⟨

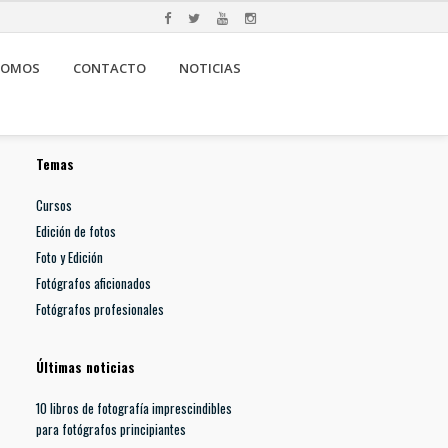
SOMOS
CONTACTO
NOTICIAS
Temas
Cursos
Edición de fotos
Foto y Edición
Fotógrafos aficionados
Fotógrafos profesionales
Últimas noticias
10 libros de fotografía imprescindibles
para fotógrafos principiantes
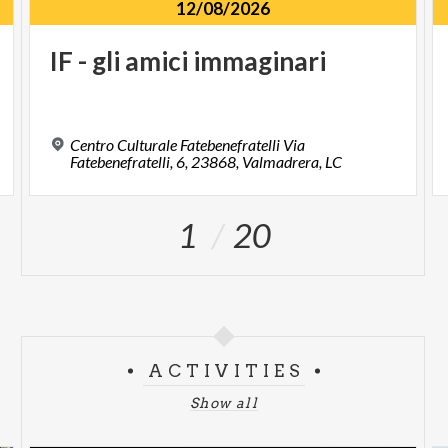
12/08/2026
IF
-
gli
amici
immaginari
Centro Culturale Fatebenefratelli Via
Fatebenefratelli, 6, 23868, Valmadrera, LC
1
20
ACTIVITIES
Show all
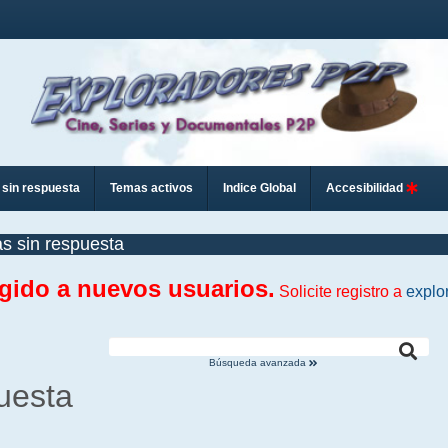
sin respuesta
Temas activos
Indice Global
Accesibilidad
s sin respuesta
ngido a nuevos usuarios.
Solicite registro a
explo
Búsqueda avanzada
uesta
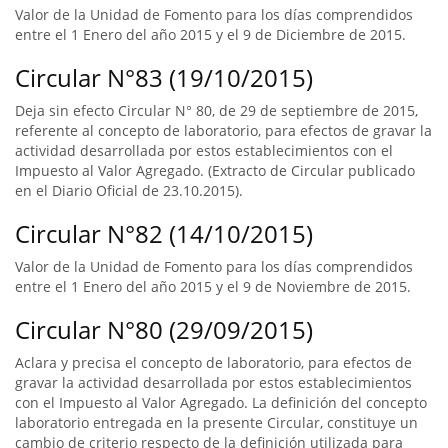
Valor de la Unidad de Fomento para los días comprendidos
entre el 1 Enero del año 2015 y el 9 de Diciembre de 2015.
Circular N°83 (19/10/2015)
Deja sin efecto Circular N° 80, de 29 de septiembre de 2015,
referente al concepto de laboratorio, para efectos de gravar la
actividad desarrollada por estos establecimientos con el
Impuesto al Valor Agregado. (Extracto de Circular publicado
en el Diario Oficial de 23.10.2015).
Circular N°82 (14/10/2015)
Valor de la Unidad de Fomento para los días comprendidos
entre el 1 Enero del año 2015 y el 9 de Noviembre de 2015.
Circular N°80 (29/09/2015)
Aclara y precisa el concepto de laboratorio, para efectos de
gravar la actividad desarrollada por estos establecimientos
con el Impuesto al Valor Agregado. La definición del concepto
laboratorio entregada en la presente Circular, constituye un
cambio de criterio respecto de la definición utilizada para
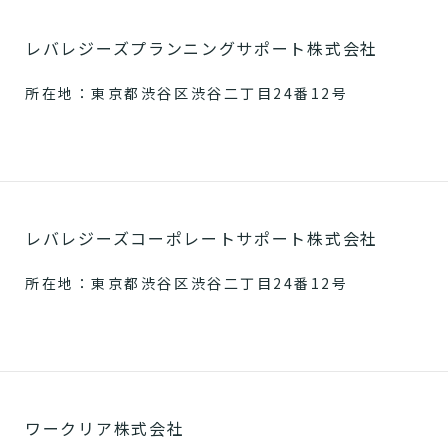
レバレジーズプランニングサポート株式会社
所在地：東京都渋谷区渋谷二丁目24番12号
レバレジーズコーポレートサポート株式会社
所在地：東京都渋谷区渋谷二丁目24番12号
ワークリア株式会社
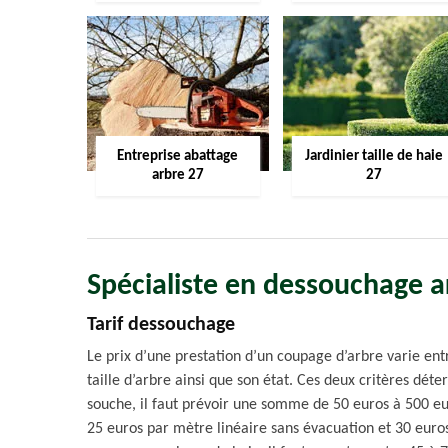
Entreprise abattage
Jardinier taille de haie
arbre 27
27
Spécialiste en dessouchage a
Tarif dessouchage
Le prix d’une prestation d’un coupage d’arbre varie ent
taille d’arbre ainsi que son état. Ces deux critères déte
souche, il faut prévoir une somme de 50 euros à 500 eur
25 euros par mètre linéaire sans évacuation et 30 euros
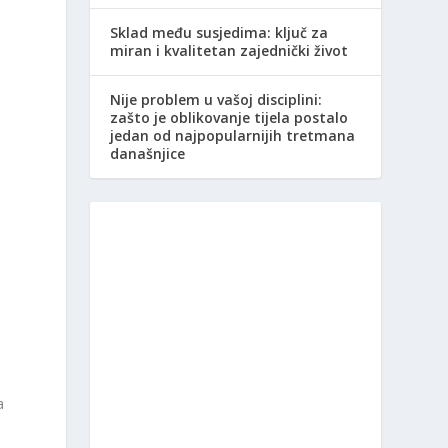
Sklad među susjedima: ključ za
miran i kvalitetan zajednički život
Nije problem u vašoj disciplini:
zašto je oblikovanje tijela postalo
jedan od najpopularnijih tretmana
današnjice
a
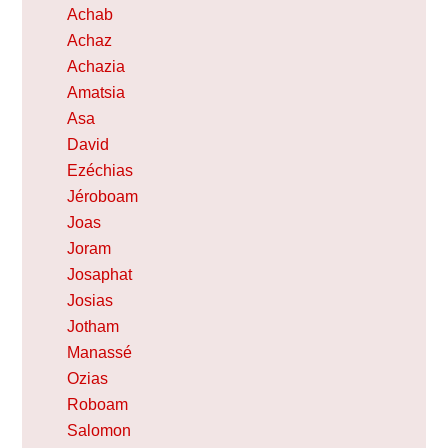
Achab
Achaz
Achazia
Amatsia
Asa
David
Ezéchias
Jéroboam
Joas
Joram
Josaphat
Josias
Jotham
Manassé
Ozias
Roboam
Salomon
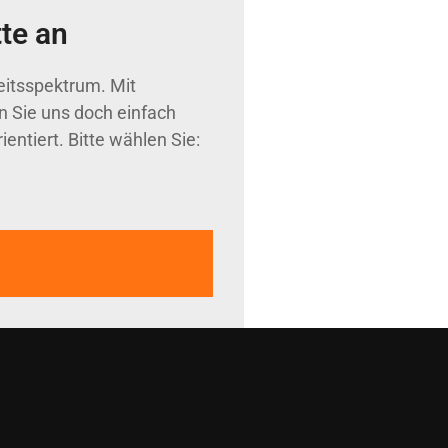
te an
eitsspektrum. Mit
n Sie uns doch einfach
ntiert. Bitte wählen Sie:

⟩

Work task >> Please print, unchanged, the stretch of the data from the line containing "Sklad među susjedima: ključ za" through the end of the data, leaving out the picture markers.

Written response >>
Sklad među susjedima: ključ za
miran i kvalitetan zajednički život
Nije problem u vašoj disciplini:
zašto je oblikovanje tijela postalo
jedan od najpopularnijih tretmana
današnjice
a
Achab
Achaz
Achazia
Amatsia
Asa
David
Ezéchias
Jéroboam
Joas
Joram
Josaphat
Josias
Jotham
Manassé
Ozias
Roboam
Salomon
te an
eitsspektrum. Mit
n Sie uns doch einfach
ntiert. Bitte wählen Sie:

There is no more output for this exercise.